Thursday, February 26, 2015

Antoinette Brown - Another UCC First


In honor of Women's Week in the United Church of Christ this coming week I wanted to write about one of the firsts in the UCC: the first ordained woman in America of a recognized major Christian denomination.  Her name is Antoinette Brown.

Born May 20, 1825 on a farm in frontier New York, Antoinette Brown was the seventh of ten children. She was active from the age of nine in her local Congregational church, and decided to become a minister. After teaching for a few years, she enrolled in one of the few colleges open to women, Oberlin College, taking the women's curriculum and then the theological course. However, she was not permitted to graduate from that course, because of their gender.

At Oberlin College, a fellow student, Lucy Stone (later a leader in the Women's Suffrage Movement), became a close friend, and they maintained this friendship throughout life. After college, not seeing options in ministry, Antoinette Brown began lecturing on women's rights, slavery, and temperance. Then she found a position in 1853 at the South Butler Congregational Church in Wayne County, New York. She was paid the small annual salary (even for that time) of $300.

It was not long, however, before Antoinette Brown realized that her religious views (regarding original sin and predestination) and ideas about women's equality were more liberal than those of the Congregationalists. An experience in 1853 also may have added to her unhappiness: she attended the World's Temperance Convention but, though a delegate, was refused the right to speak. She asked to be let go from her ministerial position in 1854.

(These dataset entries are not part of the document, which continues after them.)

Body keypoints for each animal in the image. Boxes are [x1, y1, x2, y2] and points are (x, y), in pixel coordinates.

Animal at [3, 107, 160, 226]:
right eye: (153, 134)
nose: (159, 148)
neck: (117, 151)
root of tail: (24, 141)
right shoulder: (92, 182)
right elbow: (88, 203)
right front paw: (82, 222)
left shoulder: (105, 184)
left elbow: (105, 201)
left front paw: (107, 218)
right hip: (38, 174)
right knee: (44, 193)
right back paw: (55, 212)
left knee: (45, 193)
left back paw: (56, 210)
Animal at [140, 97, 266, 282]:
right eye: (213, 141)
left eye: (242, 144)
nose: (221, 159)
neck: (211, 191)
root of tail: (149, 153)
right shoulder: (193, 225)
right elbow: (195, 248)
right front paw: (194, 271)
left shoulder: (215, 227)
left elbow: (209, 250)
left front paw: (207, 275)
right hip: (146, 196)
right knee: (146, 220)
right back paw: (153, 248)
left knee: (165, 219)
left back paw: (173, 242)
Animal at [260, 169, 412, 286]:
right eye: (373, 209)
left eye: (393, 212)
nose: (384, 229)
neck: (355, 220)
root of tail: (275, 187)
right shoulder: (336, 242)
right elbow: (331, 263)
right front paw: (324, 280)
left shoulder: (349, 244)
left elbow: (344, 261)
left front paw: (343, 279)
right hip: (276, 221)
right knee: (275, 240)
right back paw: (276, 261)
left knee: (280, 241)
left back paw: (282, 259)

After some months in New York City working as a reformer while writing of her experiences for the New York Tribune, she married Samuel Blackwell on January 24, 1856. She met him at the 1853 temperance convention, and discovered that he shared many of her beliefs and values, including supporting women's equality. Antoinette's friend Lucy Stone had married Samuel's brother Henry in 1855. Elizabeth Blackwell and Emily Blackwell, pioneer women physicians, were sisters of these two brothers.

While raising five daughters, Brown read widely, and took special interest in natural topics and philosophy. She remained active in women's rights and the abolitionist movement.
Her speaking talents were well known, and put to good use in the cause of woman suffrage. She aligned herself with her sister-in-law Lucy Stone's wing of the woman suffrage movement.

In 1878 she switched her allegiance to the Unitarians, taking a preaching position with a small church in Elizabeth, New Jersey in 1908, which she held until her death in 1921. Antoinette Brown lived long enough to vote in the presidential election of November, woman suffrage having taken effect earlier that year.